++++ Supplied information ++++
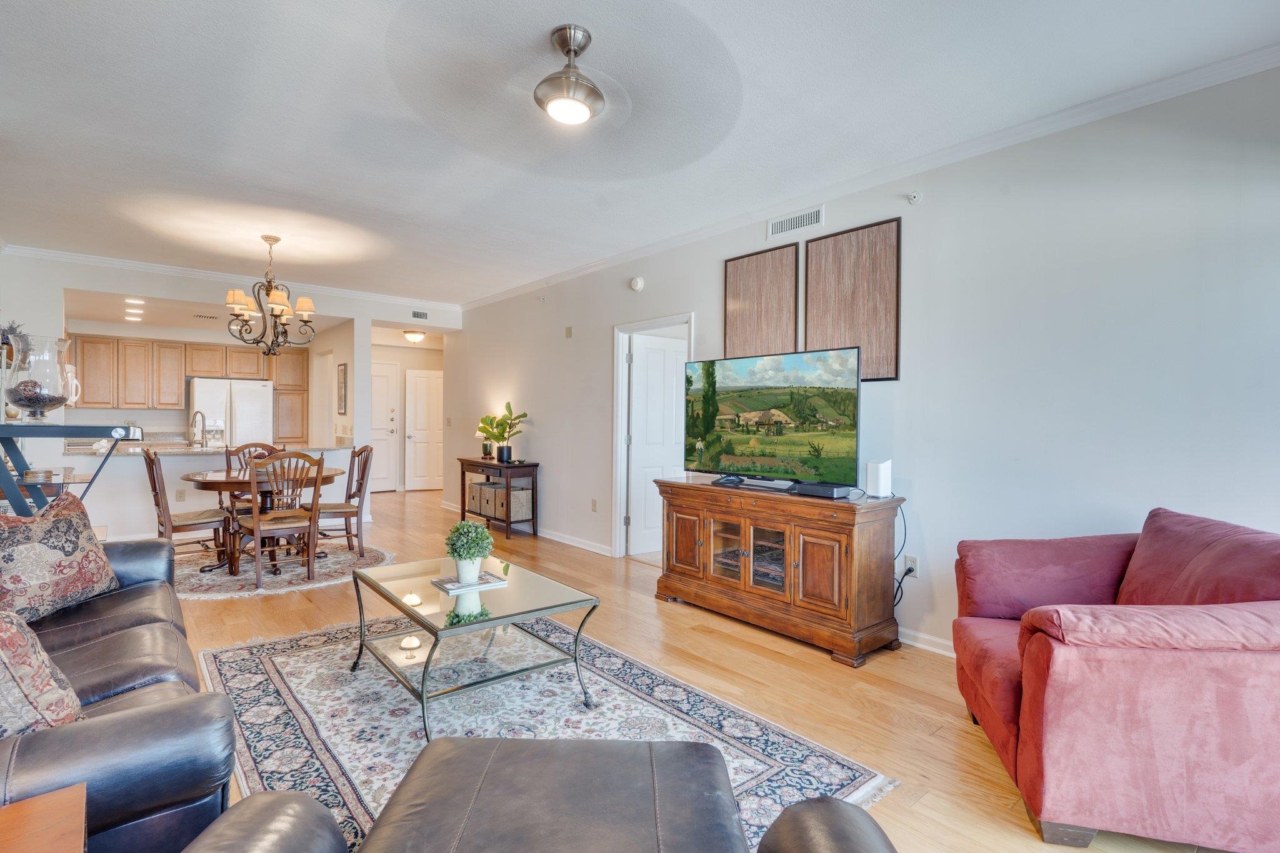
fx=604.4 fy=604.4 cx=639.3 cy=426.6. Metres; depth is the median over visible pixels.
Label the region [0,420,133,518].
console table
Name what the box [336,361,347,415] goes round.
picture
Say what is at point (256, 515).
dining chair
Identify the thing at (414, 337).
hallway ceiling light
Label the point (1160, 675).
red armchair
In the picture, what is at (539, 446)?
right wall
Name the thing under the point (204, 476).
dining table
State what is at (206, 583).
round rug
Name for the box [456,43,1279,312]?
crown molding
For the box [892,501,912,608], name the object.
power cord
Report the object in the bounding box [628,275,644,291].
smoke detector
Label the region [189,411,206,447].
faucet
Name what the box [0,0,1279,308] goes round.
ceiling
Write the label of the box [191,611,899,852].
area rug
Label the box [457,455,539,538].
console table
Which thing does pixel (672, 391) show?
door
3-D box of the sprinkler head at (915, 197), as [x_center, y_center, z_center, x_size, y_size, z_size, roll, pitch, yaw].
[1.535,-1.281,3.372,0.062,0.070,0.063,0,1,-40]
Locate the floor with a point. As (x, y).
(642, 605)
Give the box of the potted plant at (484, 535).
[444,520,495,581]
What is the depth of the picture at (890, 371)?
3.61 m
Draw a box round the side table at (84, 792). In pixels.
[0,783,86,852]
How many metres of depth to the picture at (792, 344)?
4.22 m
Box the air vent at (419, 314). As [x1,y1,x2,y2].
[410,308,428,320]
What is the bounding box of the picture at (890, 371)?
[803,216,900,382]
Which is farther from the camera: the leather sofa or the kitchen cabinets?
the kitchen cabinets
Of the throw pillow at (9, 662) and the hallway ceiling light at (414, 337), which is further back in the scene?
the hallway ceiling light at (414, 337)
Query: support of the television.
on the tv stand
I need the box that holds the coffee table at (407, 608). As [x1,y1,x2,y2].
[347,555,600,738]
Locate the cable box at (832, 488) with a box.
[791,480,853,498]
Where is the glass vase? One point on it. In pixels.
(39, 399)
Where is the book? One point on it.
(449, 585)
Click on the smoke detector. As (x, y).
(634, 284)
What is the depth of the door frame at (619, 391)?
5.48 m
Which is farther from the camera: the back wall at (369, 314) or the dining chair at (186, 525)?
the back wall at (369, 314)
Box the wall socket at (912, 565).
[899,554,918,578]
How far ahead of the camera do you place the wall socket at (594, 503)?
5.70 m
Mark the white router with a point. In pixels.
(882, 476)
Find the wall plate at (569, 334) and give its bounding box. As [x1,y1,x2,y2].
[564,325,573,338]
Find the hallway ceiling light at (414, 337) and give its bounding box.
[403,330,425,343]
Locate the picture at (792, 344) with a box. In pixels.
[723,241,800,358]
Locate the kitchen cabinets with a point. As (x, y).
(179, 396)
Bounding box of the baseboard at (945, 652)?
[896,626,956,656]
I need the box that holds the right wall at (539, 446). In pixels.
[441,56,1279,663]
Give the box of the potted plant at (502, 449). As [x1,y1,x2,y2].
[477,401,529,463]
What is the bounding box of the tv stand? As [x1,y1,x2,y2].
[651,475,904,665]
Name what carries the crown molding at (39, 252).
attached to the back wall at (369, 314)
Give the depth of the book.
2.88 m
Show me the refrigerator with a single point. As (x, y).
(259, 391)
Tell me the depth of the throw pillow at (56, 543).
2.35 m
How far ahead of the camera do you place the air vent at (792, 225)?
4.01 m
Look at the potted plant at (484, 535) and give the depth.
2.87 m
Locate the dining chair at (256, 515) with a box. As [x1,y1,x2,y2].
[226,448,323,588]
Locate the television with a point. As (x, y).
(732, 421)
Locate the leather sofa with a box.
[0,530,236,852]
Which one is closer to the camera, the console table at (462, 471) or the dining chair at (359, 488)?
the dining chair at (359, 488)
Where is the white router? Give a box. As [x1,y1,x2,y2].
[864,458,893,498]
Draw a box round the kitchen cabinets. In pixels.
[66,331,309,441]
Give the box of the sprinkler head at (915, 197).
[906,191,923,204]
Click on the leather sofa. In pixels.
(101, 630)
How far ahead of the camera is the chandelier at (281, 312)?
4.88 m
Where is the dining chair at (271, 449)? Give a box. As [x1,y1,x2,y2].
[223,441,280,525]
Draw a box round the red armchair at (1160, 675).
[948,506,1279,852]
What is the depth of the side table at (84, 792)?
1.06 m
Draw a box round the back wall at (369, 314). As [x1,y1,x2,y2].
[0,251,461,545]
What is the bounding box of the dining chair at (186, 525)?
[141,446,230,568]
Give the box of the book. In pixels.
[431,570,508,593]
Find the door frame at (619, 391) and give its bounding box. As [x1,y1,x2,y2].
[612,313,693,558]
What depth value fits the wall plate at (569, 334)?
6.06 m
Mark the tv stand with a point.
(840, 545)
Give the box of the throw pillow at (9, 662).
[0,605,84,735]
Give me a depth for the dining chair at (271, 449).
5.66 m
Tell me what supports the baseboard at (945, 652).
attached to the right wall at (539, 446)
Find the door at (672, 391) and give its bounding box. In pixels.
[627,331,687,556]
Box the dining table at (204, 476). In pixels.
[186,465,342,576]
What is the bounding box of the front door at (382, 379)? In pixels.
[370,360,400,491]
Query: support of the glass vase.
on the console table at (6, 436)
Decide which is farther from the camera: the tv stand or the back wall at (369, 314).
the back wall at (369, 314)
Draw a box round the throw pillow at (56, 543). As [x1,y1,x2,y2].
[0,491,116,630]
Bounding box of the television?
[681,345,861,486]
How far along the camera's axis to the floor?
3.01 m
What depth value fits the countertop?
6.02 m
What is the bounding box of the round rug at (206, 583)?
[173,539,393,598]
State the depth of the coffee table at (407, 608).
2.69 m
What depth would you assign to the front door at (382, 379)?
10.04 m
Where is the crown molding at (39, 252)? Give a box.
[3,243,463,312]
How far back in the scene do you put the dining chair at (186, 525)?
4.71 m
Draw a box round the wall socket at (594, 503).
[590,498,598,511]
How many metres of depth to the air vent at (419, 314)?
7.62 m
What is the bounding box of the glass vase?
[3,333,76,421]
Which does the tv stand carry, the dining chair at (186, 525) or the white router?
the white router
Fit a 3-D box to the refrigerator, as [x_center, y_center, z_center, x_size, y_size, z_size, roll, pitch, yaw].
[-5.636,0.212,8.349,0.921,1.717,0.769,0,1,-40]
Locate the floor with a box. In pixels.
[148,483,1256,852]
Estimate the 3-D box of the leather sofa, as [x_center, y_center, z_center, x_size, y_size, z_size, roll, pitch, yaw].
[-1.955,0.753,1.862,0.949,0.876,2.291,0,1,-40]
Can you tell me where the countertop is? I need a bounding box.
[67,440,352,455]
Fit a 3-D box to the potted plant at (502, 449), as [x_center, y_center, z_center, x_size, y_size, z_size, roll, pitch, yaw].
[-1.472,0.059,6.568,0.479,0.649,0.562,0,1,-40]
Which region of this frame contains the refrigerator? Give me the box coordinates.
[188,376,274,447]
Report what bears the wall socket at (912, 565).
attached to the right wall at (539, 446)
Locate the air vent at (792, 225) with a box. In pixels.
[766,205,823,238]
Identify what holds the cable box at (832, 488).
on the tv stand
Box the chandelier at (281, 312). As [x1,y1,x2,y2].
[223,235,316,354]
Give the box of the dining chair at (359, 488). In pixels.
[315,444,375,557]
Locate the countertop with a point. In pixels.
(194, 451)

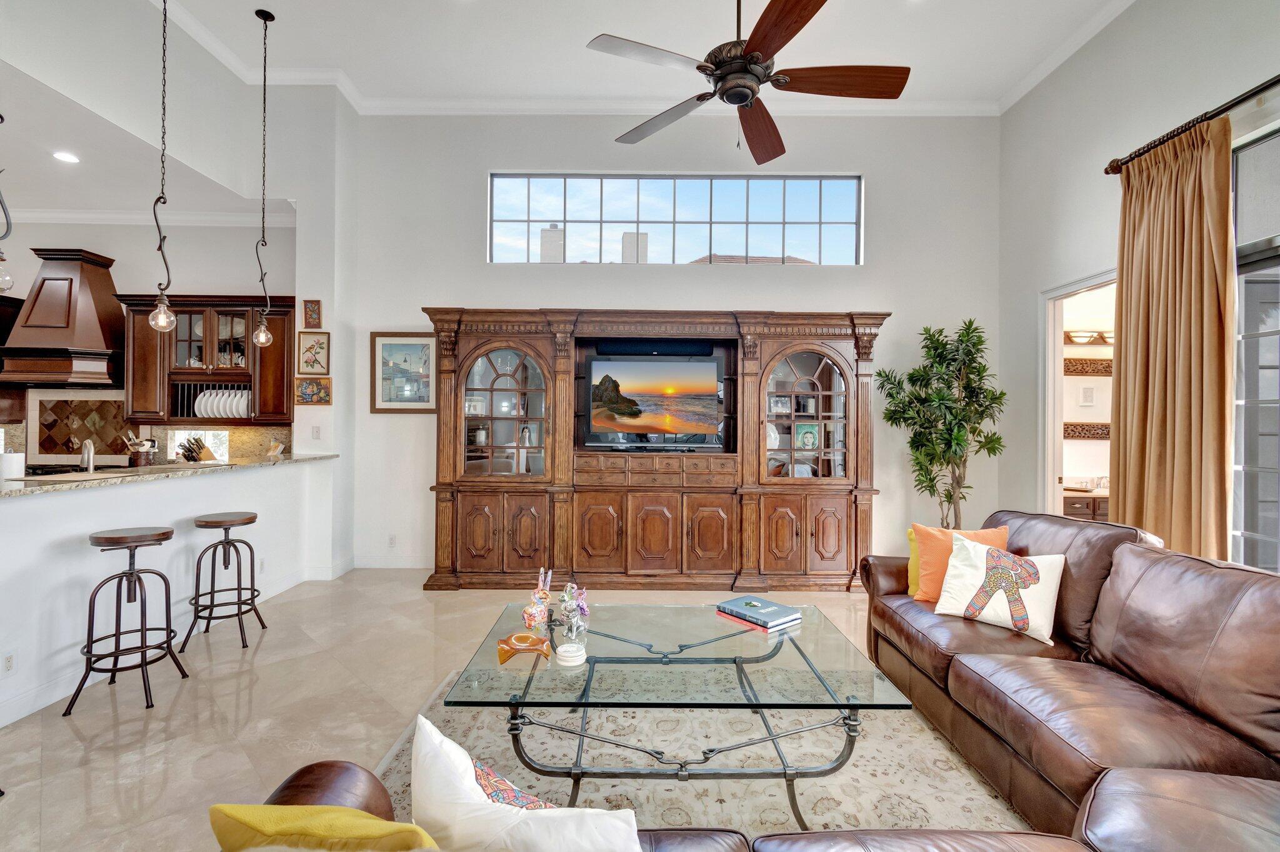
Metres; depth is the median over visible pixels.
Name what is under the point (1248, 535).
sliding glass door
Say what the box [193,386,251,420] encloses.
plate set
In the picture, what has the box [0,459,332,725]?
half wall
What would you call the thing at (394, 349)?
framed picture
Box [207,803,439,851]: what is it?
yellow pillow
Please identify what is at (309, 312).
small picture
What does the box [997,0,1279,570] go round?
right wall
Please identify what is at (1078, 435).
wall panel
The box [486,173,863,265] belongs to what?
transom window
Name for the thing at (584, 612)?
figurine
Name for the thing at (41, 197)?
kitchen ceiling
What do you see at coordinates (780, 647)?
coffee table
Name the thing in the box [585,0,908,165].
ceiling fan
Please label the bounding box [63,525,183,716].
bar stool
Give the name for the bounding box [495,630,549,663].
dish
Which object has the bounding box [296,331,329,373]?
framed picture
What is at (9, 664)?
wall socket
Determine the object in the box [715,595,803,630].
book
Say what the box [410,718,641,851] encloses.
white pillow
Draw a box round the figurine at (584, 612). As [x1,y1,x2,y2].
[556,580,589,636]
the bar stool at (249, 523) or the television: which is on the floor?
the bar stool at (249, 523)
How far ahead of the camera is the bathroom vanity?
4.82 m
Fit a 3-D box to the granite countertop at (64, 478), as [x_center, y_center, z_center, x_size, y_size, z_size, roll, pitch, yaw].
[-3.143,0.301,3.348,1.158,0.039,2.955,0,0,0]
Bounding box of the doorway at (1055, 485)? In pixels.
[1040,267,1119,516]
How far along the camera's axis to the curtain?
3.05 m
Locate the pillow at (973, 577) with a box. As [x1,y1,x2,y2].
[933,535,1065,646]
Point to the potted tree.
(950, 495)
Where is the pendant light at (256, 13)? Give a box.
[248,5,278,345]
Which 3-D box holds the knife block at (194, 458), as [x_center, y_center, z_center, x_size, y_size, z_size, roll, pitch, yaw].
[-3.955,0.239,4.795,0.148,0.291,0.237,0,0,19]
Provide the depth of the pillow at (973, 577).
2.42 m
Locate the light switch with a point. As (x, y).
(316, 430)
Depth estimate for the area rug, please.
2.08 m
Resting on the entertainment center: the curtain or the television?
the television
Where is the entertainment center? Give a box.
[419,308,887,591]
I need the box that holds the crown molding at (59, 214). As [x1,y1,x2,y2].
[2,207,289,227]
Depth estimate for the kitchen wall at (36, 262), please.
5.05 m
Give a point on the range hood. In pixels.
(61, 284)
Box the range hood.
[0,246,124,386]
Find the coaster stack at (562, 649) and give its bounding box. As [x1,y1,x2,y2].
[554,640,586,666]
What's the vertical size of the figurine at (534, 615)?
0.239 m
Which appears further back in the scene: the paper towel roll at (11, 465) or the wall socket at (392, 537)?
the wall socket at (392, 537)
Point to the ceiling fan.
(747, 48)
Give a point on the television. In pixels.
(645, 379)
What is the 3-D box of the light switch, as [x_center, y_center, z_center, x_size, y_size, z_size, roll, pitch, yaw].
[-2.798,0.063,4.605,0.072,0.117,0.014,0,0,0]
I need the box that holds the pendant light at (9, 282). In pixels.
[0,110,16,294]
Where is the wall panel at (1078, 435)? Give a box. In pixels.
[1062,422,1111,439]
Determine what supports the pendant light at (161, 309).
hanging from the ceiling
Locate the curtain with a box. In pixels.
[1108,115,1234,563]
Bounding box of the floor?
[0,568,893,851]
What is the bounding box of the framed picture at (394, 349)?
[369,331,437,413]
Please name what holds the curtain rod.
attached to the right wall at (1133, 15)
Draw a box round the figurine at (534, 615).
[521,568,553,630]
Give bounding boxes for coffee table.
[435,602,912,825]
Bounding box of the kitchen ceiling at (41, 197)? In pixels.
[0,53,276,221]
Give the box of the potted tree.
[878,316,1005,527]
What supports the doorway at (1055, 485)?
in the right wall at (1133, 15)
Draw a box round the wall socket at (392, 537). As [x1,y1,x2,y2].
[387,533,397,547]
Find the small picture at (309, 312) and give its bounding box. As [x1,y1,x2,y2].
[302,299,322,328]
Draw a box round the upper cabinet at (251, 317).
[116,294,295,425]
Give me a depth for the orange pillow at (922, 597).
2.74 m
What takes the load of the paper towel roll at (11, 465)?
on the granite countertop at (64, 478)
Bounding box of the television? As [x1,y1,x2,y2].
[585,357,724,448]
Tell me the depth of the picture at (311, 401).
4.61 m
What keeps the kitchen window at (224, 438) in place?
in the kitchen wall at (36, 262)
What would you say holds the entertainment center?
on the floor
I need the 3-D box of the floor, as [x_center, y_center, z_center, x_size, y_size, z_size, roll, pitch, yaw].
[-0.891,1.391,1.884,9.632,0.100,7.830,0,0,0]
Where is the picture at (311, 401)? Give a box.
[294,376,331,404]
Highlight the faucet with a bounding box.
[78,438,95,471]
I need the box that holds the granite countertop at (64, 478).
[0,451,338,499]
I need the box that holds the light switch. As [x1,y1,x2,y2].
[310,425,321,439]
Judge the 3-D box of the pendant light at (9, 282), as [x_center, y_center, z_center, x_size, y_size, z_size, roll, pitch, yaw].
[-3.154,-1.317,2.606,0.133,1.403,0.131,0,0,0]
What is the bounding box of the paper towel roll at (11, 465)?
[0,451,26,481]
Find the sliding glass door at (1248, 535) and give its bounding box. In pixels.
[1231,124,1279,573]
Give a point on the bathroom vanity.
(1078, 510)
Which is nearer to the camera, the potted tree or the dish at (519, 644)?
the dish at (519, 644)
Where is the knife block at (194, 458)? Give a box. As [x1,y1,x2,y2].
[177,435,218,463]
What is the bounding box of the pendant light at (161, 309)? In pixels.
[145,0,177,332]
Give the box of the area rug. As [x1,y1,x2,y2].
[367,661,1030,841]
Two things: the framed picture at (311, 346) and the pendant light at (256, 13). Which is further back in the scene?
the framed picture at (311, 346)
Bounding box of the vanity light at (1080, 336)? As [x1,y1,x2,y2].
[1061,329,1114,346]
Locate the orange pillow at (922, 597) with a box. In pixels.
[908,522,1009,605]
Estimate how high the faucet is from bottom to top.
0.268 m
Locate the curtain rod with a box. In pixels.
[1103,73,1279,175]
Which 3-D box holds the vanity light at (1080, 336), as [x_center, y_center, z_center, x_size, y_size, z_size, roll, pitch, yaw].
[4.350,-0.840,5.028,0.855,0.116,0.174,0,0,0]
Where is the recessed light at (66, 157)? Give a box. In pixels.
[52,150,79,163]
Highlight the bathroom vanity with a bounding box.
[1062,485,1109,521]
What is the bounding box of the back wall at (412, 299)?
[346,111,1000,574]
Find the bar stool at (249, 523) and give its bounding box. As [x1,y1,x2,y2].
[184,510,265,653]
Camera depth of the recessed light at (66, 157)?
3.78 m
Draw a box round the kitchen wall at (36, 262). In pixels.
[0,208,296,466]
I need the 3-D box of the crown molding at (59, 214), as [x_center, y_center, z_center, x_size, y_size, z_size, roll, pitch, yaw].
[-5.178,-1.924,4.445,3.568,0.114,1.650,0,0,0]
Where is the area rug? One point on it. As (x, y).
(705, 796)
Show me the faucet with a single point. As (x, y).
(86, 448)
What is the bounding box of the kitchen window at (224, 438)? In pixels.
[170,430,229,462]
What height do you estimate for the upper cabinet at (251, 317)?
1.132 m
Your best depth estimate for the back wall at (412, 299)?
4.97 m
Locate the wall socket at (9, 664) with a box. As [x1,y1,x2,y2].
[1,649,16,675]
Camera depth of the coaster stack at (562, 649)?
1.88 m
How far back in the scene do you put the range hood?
++++
## Work request
Please give the number of lines in the data above where the word "median" appears, and nothing besides.

## Written solution
2